Todos precisamos de alguém que um dia tenha piedade de nós. A ideia, presente em orações na tradição abraâmica, fala de uma necessidade profunda de encontrarmos o perdão como forma de libertação. A misericórdia é um pilar essencial, apesar de menosprezada pelas modas do mundo, para a experiência possível da beleza na vida.
É justamente esta a beleza da qual nos fala Dostoiévski (1823-1881) quando ele diz que a beleza salvará o mundo.
Sei bem que ideias como essa estão longe do ethos do coaching, que assola nosso mundo, típico da assertividade boçal como modo de estar diante dos outros.
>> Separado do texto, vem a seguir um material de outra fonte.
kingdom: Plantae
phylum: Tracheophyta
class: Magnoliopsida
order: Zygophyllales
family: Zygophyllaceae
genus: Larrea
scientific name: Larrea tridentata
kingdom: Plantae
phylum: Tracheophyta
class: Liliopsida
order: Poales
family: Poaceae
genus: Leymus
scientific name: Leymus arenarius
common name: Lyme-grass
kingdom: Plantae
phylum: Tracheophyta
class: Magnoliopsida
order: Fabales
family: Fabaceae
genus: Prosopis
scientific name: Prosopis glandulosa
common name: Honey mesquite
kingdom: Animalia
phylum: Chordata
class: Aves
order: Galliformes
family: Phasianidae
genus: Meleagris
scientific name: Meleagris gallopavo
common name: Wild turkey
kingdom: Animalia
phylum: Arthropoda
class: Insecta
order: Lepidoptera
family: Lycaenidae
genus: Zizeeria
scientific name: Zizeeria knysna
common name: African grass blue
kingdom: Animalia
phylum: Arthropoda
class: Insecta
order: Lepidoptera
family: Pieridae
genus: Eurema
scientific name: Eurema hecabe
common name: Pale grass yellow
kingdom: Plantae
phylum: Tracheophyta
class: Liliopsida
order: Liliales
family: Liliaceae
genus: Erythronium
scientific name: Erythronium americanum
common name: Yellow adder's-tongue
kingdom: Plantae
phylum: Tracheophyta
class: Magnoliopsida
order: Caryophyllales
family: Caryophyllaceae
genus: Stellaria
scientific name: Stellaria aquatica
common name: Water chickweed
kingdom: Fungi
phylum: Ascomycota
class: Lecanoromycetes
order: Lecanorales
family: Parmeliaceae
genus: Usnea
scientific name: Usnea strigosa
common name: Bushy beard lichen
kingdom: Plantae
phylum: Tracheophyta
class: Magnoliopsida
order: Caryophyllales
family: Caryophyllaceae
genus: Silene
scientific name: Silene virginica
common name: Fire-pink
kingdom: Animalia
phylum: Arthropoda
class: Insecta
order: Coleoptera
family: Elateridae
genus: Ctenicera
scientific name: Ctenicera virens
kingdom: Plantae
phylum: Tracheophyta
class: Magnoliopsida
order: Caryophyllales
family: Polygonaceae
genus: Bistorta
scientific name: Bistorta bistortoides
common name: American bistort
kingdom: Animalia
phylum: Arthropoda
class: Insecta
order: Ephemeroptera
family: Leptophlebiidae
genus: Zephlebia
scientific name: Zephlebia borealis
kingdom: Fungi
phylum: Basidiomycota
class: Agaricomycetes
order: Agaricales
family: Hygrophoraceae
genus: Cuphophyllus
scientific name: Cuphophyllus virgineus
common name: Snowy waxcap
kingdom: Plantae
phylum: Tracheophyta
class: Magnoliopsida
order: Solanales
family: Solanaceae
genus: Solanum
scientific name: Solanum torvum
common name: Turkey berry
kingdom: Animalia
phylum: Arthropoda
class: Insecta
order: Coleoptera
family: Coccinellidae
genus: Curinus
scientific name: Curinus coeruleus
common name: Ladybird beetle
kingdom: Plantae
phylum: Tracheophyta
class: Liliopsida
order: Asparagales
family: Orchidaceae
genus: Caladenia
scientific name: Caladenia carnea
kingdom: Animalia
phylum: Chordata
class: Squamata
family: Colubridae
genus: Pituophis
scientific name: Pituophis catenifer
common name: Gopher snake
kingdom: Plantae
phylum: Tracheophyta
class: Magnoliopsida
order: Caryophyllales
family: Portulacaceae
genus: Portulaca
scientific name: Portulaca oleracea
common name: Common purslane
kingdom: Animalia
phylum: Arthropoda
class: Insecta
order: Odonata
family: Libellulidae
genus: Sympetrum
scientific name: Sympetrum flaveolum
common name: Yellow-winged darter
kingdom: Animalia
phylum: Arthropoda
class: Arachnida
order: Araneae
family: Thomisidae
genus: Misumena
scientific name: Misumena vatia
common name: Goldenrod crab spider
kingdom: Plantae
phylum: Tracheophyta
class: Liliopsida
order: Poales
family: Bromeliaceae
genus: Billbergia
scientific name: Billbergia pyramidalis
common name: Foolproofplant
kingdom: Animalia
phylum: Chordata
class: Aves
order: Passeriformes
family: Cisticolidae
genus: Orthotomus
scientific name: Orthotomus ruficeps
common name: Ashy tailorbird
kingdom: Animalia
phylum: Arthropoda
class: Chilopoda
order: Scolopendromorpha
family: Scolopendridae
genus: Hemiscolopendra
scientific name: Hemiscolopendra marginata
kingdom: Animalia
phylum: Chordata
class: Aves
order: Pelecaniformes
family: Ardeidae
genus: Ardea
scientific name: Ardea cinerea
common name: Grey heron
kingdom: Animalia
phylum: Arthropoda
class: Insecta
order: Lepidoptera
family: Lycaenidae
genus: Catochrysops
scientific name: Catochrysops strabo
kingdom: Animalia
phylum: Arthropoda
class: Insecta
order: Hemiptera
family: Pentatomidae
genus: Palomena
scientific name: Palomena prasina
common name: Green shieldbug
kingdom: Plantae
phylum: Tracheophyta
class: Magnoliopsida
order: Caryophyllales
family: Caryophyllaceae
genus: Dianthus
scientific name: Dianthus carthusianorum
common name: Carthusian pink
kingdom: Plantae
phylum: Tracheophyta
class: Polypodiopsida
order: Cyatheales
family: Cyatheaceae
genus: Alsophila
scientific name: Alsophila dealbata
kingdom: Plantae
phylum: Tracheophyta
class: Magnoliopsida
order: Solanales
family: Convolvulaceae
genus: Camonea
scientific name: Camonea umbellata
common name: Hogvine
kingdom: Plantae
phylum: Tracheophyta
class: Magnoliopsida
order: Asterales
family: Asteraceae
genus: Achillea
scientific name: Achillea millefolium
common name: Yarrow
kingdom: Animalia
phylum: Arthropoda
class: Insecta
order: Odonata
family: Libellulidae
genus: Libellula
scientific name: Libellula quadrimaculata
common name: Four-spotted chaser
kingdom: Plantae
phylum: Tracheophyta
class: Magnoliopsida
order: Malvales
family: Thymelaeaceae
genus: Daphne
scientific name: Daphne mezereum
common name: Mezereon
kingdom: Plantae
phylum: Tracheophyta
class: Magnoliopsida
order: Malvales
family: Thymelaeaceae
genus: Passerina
Uma forma sutil de felicidade nasce ali, onde nos reconhecemos como seres assolados pela infelicidade e pelo fracasso, seja ele moral, econômico ou mesmo fisiológico, parada final da condição humana.
É longa a linhagem de autores que transitam por esse vale de sombras. Entre eles, um dos maiores na descrição dessa travessia, foi o francês Victor Hugo (1802-1885), na sua famosa obra "Os Miseráveis".
O título, preciso, encontra sustentação seja na fenomenologia da miséria do capitalismo selvagem — aquele mesmo que agora se traveste de ovelha pelas mãos da publicidade — ao longo do século 19 europeu, seja na experiência individual de alguém que se reconhece mergulhado nessa miséria exterior e interior.
A história narra a saga de Jean Valjean, miserável, ladrão, embrutecido, que encontra, inesperadamente, o perdão pelas mãos de um bispo.
Mesmo tendo sido tratado bem pelo bispo — janta e dorme em sua casa —, Valjean rouba uma prataria da sua casa na manhã seguinte e foge. Na sequência, policiais o prendem na rua, por desconfiar que um miserável como ele não poderia portar objetos de tal valor.
Valjean mente dizendo que o bispo havia dado a ele, de presente, aquela prataria. Os policiais, então, o levam a casa do bispo para verificar sua história improvável. A cena seguinte se constituirá no início da grande transformação moral pela qual passará o personagem Valjean.
O padre confirmará a narrativa mentirosa de Valjean, dizendo que, sim, havia dado aquela prataria de presente para o ladrão. Além disso, antes de sua partida, como homem livre, o bispo "lembra" a Valjean que ele havia esquecido os castiçais que ele também lhe tinha dado de presente.
Com aqueles castiçais, como diz o próprio bispo, Valjean recupera sua liberdade diante do mal que o assolava. Não só diante da possibilidade, de novo, de ir para prisão, mas também da sua vida sem esperança. O personagem central de "Os Miseráveis" se transformará, assim, numa luz no mundo, assim como as velas que são sustentadas por castiçais.
O outro protagonista da história, o obsessivo policial Javert, que persegue Valjean, desconfiando dele o tempo todo — Valjean assume uma nova vida e se transforma num homem rico e honesto — fará o contraponto, representando a diferença entre a justiça e o perdão, essencial para a economia moral do drama.
Javert não entende o que é a misericórdia porque está preso na noção de simetria, típica da justiça: criminosos como Valjean não merecem o perdão. Entretanto, a misericórdia nada tem a ver com a ideia de justiça, pois está acima dela.
Não que a justiça não seja necessária ao mundo. Mas, enquanto a justiça, na sua concepção original grega, significa "dar aquilo que cada um merece", o perdão está distante da ideia de merecimento enquanto tal. É, justamente, o não merecimento que encanta na misericórdia. Este traço de caráter está no centro da personalidade do personagem histórico conhecido como Jesus Cristo.
Dito de uma forma contemporânea e banal, a misericórdia, o perdão ou a piedade nada têm a ver com a ordem meritocrática. Não transita pela economia dos méritos, como diria Santo Agostinho (354-430).
A felicidade que nasce do encontro com a piedade é de uma ordem estranha à lógica dos resultados e das métricas. Ela pertence à família dos milagres.
O vínculo entre misericórdia e felicidade é uma das maiores ausências hoje na literatura de baixa qualidade sobre felicidade à disposição dos infelizes.